The most important consideration in the decision to continue working has been the good fortune of having high-quality childcare available to us. We have used three different child-care environments over the years, including a small-group home daycare, a Piaget-based daycare center, and a neighborhood playmate home daycare. In each case, the quality of care was excellent, and our kids have always been in the best environment possible. I could not have gone back to work (and would not have) if this excellent daycare had not been available to us.
So, taking all of this into consideration, I was able to lay to rest the guilt I was feeling about working full time. I stopped worrying about meeting other people's expectations, and worried more about making our family life work for our family. I was able to leave work at work, and leave home at home, and so both my roles became easier and more fun. I was able to begin enjoying my kids without the nagging feeling that I was "making up lost time", and I was able to become more committed to my job, eventually even taking a very challenging position of great responsibility. I'm proud that I can be a positive role model for my kids as they grow (especially my daughter). And I also am proud that I represent motherhood so well at work. I have found a balance that works for me and my family.
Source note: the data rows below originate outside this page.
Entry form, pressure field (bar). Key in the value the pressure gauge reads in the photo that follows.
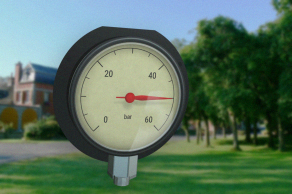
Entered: 50 bar
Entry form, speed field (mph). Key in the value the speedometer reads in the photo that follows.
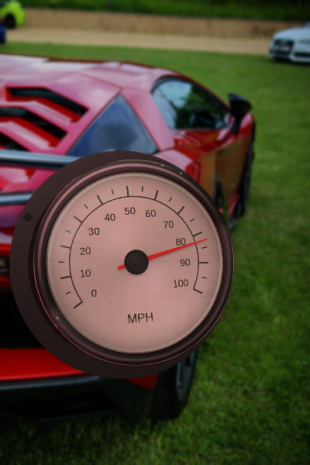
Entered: 82.5 mph
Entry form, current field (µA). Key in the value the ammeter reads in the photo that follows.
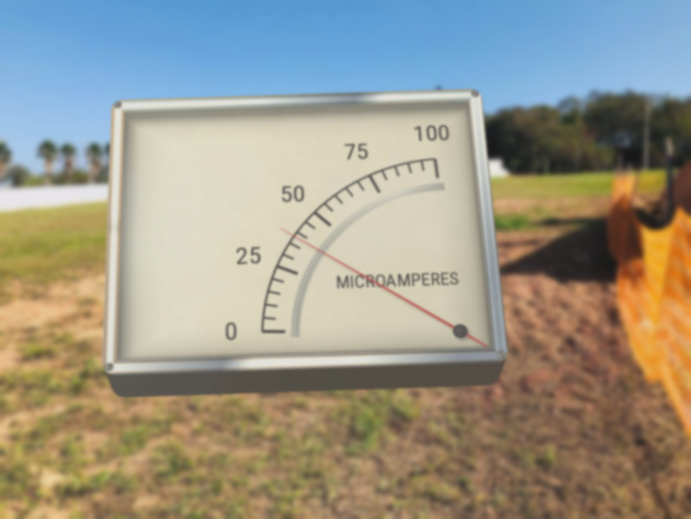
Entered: 37.5 µA
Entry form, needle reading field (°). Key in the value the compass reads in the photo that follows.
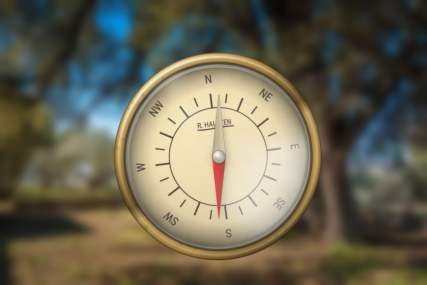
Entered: 187.5 °
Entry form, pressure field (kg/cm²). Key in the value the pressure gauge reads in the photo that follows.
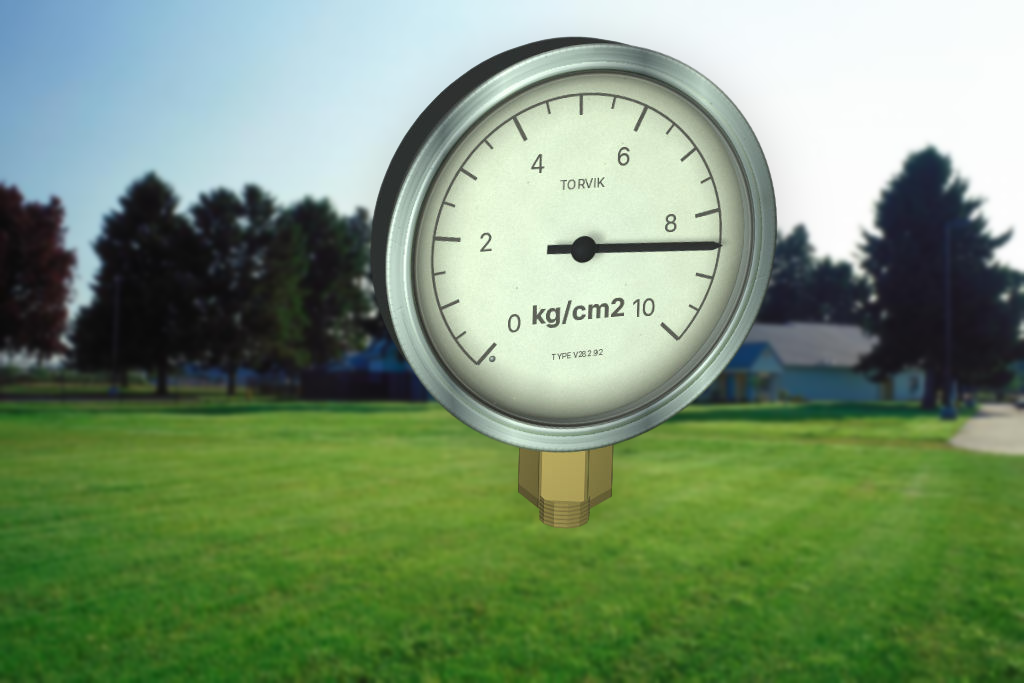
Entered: 8.5 kg/cm²
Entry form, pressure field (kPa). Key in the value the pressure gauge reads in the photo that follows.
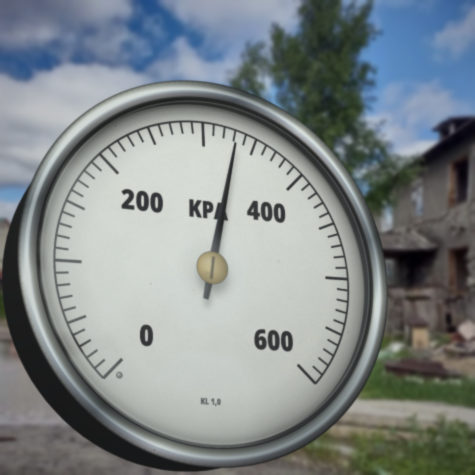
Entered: 330 kPa
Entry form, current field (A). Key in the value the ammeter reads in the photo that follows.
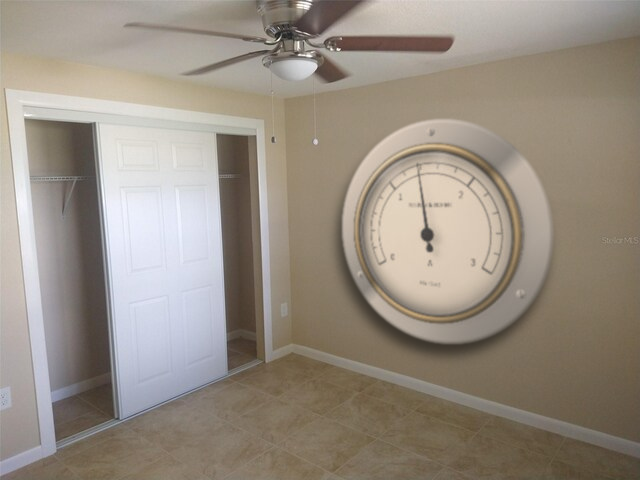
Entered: 1.4 A
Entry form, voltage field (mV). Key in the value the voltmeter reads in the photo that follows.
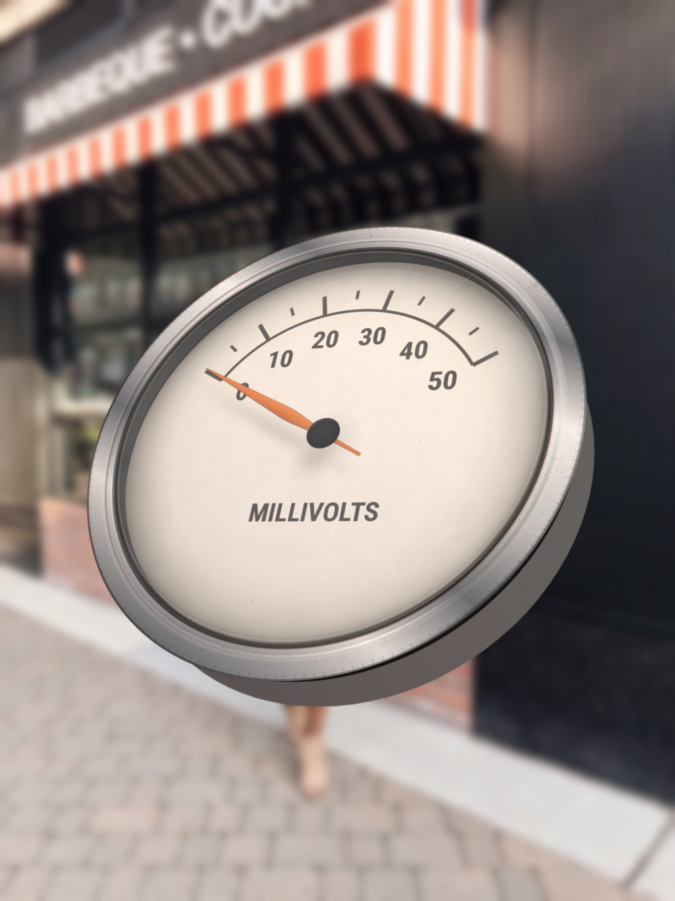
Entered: 0 mV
I also believe, however, that women have just as much of a right to a fulfilling career as men have, if that is what they so choose. Just because women have the physical equipment to bear children should not mean that they automatically must give up their own hopes, dreams, and desires if they don't want to. Mothers and Fathers should share the rights, responsibilities and priveleges of parenthood equally. Society must be willing to accept the different decisions without placing guilt, blame or doubt on anyone.